Je revois aussi mon'oncle Maurice debout sur la plage, à Nominingue. Il ne se baignait jamais, ne se faisait jamais «griller". Il nous regardait nous ébattre, droit comme un I, fumant tranquillement une cigarette.

C'était mon parrain, je l'aimais beaucoup, mais je n'ai même pas le souvenir d'avoir eu une conversation avec lui ! C'est qu'il était silencieux. Et tellement calme.

Pour ce qui est des voyages dans la «boîte du camion», oui ce qu'on a rigolé ! C'était effectivement extrêmement dangereux. Pourtant, nous en sommes tous réchappés !

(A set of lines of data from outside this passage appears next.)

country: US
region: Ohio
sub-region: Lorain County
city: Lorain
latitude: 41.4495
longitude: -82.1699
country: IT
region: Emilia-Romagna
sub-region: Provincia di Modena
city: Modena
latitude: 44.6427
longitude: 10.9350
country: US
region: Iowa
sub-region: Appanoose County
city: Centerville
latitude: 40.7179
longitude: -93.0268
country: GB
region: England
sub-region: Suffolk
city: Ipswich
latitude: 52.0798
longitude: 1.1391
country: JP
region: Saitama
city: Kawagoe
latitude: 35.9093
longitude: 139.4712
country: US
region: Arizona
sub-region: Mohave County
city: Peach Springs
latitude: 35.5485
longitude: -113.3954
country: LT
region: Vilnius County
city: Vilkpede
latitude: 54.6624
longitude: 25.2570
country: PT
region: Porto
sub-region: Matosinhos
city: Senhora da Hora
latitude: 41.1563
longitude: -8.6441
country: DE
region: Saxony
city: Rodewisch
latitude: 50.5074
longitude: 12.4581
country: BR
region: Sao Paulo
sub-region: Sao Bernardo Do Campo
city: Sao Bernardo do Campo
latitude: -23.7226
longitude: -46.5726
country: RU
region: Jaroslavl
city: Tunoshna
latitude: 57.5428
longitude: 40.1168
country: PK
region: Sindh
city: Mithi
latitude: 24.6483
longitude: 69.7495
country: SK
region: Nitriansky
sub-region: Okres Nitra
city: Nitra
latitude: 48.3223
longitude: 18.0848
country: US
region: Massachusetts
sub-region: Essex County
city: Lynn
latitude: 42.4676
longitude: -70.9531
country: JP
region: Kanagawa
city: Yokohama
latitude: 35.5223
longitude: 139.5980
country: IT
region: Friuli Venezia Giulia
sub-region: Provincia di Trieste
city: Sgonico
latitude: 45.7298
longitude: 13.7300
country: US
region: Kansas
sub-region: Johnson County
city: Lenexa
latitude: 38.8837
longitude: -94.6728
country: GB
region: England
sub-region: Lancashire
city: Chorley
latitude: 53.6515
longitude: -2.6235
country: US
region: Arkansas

Je me souviens qu'une fois, à Nominingue durant la semaine, j'avais une rage de dent. Je devais avoir environ 9 ans, et mon père était en ville, mais oncle Maurice sans doute dans sa semaine de vacances. Maman a demandé à mon'oncle s'il pouvait nous emmener à l'Annonciation pour y trouver un dentiste. Comme elle avait emmené un bébé (Patrice ou Hélène ?), il n'y avait de la place que dans la «boîte». J'y suis montée, la joue enflée par un abcès. Le dentiste était un con, il m'a fait un mal de chien et j'ai hurlé. C'est la première fois que j'ai entendu mon'oncle avoir un mot désobligeant (en l'occurence envers le dentiste) et une attention personnelle envers moi : il s'est arrêté à l'épicerie sur le chemin du retour pour m'acheter... un bonbon !!!

Merci, Cyrano, de nous rappeler ces bons souvenirs.